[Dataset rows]
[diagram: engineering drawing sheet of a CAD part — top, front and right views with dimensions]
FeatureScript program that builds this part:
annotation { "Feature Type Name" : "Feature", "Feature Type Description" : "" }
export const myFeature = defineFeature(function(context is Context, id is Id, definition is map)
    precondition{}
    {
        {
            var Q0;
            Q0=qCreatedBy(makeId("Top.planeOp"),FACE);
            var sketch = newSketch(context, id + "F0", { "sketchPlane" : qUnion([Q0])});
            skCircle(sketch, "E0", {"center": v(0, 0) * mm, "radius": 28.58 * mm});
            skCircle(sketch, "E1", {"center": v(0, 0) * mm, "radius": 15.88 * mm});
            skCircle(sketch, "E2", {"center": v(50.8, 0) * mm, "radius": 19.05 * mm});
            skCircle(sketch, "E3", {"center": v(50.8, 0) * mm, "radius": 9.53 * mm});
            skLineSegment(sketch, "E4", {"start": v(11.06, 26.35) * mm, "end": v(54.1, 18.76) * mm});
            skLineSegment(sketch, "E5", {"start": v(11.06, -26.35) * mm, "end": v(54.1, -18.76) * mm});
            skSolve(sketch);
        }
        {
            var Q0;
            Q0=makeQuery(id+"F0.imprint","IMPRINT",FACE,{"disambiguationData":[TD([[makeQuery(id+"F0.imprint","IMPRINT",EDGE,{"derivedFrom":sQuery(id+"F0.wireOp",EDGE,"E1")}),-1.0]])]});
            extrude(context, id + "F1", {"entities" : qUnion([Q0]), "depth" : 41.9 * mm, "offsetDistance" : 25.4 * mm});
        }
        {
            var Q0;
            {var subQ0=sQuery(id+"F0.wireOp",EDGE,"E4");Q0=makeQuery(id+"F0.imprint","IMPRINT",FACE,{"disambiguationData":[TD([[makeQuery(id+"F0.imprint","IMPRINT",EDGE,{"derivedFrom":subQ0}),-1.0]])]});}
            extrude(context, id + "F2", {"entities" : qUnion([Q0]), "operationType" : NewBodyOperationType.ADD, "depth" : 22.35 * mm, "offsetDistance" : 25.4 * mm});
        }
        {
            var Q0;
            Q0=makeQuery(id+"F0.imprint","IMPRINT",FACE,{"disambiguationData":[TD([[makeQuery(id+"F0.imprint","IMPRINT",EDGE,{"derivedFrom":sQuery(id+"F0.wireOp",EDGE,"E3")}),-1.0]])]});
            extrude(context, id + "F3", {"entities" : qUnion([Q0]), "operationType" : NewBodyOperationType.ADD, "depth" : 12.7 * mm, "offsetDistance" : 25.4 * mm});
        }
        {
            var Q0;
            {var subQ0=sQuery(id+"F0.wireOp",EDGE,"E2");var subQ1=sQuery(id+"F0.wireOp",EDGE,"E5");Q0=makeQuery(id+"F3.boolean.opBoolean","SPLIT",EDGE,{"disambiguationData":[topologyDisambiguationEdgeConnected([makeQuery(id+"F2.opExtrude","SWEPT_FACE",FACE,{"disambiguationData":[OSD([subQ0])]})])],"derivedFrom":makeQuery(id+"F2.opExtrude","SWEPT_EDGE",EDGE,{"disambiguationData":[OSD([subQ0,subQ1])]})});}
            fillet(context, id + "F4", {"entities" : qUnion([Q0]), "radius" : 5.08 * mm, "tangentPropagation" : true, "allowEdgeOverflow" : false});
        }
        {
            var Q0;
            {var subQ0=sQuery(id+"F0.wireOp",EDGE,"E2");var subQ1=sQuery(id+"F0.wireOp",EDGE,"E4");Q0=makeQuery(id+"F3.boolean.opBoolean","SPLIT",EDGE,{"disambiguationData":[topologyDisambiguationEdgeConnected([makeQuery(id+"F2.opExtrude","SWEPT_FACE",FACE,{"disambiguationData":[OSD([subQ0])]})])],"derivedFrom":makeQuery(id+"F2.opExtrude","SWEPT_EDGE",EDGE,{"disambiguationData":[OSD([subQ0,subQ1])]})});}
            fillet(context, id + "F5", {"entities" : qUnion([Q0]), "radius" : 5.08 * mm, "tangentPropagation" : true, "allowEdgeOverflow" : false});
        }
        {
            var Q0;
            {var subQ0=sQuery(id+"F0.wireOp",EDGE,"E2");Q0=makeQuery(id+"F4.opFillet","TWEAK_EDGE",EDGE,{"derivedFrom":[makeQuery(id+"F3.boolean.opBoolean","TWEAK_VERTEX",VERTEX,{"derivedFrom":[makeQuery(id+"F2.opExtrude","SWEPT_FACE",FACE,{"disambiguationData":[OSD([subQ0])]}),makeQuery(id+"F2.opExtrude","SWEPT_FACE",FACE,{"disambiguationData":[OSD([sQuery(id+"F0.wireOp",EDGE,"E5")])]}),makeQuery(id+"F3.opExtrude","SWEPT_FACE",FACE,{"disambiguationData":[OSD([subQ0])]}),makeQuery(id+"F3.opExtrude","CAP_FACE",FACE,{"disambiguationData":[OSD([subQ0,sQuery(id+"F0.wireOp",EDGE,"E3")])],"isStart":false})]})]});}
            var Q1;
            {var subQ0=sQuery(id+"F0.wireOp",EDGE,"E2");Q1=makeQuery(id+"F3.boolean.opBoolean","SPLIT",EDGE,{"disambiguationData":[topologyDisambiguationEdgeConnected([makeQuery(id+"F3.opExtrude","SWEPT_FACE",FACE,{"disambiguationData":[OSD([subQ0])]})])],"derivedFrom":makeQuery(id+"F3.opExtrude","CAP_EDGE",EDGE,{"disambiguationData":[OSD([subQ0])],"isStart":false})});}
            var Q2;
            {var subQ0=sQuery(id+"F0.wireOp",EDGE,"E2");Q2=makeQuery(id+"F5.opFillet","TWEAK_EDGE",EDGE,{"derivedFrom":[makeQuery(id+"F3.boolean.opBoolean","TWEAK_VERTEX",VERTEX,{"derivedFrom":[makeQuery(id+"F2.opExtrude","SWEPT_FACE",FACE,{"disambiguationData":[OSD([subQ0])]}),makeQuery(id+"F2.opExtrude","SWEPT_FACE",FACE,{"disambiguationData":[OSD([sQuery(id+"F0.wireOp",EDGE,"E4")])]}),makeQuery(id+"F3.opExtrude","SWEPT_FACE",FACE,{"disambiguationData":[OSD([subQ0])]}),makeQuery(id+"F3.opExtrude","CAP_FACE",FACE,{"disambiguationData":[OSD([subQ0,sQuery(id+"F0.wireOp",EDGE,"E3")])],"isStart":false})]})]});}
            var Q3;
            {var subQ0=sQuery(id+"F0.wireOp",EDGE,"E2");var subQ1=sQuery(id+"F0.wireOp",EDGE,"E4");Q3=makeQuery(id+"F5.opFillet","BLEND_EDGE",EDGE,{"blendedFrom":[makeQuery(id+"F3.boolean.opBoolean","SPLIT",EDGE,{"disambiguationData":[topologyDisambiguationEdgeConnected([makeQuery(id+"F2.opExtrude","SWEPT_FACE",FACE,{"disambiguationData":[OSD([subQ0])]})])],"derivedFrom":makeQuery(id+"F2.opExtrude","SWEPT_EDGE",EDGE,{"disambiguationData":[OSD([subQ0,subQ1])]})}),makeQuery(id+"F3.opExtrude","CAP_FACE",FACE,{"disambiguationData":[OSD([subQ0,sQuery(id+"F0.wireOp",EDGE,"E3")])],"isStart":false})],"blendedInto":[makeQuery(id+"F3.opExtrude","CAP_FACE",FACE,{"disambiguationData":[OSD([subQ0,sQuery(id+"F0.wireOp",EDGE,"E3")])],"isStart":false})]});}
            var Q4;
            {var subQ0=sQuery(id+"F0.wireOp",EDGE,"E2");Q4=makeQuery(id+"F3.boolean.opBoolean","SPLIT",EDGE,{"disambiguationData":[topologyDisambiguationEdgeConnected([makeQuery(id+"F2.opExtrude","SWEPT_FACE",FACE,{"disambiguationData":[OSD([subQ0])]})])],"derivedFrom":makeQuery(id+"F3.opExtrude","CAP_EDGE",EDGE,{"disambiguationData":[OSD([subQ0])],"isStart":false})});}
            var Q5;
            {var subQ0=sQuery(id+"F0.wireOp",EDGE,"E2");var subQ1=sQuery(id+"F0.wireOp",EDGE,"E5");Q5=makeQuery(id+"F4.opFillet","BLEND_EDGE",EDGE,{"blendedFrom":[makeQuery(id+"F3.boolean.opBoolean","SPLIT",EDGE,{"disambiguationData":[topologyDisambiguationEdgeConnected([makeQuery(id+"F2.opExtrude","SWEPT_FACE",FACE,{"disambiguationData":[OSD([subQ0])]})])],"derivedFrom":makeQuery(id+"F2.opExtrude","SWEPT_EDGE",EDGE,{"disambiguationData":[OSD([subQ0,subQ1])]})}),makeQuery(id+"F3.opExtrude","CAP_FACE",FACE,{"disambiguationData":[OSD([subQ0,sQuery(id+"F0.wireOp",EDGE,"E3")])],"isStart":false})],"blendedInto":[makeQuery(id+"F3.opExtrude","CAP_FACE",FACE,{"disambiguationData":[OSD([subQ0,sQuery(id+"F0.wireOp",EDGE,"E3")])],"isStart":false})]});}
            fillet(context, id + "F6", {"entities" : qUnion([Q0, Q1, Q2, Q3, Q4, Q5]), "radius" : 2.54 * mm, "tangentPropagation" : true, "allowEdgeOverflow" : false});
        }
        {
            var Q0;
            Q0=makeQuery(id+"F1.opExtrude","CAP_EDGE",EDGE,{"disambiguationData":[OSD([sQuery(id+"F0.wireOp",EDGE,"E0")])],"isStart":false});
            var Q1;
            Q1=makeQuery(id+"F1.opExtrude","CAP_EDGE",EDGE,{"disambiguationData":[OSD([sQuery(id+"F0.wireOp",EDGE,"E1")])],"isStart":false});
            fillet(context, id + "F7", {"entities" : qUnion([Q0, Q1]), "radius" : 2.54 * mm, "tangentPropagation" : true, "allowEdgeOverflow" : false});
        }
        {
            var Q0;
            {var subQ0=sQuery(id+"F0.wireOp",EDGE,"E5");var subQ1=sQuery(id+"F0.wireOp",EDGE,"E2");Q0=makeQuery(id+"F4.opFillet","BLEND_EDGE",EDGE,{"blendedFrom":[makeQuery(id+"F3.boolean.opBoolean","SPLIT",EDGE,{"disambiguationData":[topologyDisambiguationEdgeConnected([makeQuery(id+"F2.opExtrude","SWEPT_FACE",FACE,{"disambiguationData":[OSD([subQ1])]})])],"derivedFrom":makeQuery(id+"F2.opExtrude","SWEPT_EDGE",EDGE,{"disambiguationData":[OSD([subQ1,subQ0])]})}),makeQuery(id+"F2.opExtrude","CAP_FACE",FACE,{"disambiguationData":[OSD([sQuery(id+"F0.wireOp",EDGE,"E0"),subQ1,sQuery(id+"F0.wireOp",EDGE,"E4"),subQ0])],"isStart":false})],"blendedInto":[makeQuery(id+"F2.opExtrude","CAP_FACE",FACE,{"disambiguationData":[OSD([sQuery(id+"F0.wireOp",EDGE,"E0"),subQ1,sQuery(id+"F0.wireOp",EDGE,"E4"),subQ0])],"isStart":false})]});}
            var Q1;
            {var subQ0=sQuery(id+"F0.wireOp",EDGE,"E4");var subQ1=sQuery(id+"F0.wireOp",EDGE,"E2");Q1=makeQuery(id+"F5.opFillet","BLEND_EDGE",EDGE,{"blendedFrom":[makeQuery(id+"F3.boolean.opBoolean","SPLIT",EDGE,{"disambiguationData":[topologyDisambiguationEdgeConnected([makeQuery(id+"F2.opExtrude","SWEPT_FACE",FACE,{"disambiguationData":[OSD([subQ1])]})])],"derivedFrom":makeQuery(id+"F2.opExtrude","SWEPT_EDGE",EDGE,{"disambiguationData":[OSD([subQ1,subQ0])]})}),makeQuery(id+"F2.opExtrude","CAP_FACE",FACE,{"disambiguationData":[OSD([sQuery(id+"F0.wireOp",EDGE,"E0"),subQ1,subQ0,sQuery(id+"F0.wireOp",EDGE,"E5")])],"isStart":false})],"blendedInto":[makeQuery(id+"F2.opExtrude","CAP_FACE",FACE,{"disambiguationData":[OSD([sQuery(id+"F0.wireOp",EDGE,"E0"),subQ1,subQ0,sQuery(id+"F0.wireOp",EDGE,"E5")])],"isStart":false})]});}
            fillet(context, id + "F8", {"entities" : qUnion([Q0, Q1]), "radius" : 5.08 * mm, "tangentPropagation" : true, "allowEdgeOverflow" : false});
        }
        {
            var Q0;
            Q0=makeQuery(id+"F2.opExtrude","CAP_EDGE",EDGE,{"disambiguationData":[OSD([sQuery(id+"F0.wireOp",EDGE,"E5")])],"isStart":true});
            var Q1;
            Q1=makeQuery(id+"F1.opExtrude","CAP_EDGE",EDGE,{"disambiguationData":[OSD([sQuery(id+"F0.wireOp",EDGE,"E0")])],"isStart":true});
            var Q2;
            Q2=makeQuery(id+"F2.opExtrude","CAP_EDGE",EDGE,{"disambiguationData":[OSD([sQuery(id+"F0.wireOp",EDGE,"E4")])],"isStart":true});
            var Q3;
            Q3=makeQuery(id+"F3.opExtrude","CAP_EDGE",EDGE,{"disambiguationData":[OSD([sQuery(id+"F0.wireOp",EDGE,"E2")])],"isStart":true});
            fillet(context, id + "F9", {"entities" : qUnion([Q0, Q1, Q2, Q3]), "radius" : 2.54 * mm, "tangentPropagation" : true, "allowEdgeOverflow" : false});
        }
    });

■ What the exercise asks ■
Reproduce the records from their beginning through the line containing "export const myFeature", inclusive, replacing "myFeature" with "partFeature" and leaving everything else unchanged.

■ Response for this exercise ■
[diagram: engineering drawing sheet of a CAD part — top, front and right views with dimensions]
FeatureScript program that builds this part:
annotation { "Feature Type Name" : "Feature", "Feature Type Description" : "" }
export const partFeature = defineFeature(function(context is Context, id is Id, definition is map)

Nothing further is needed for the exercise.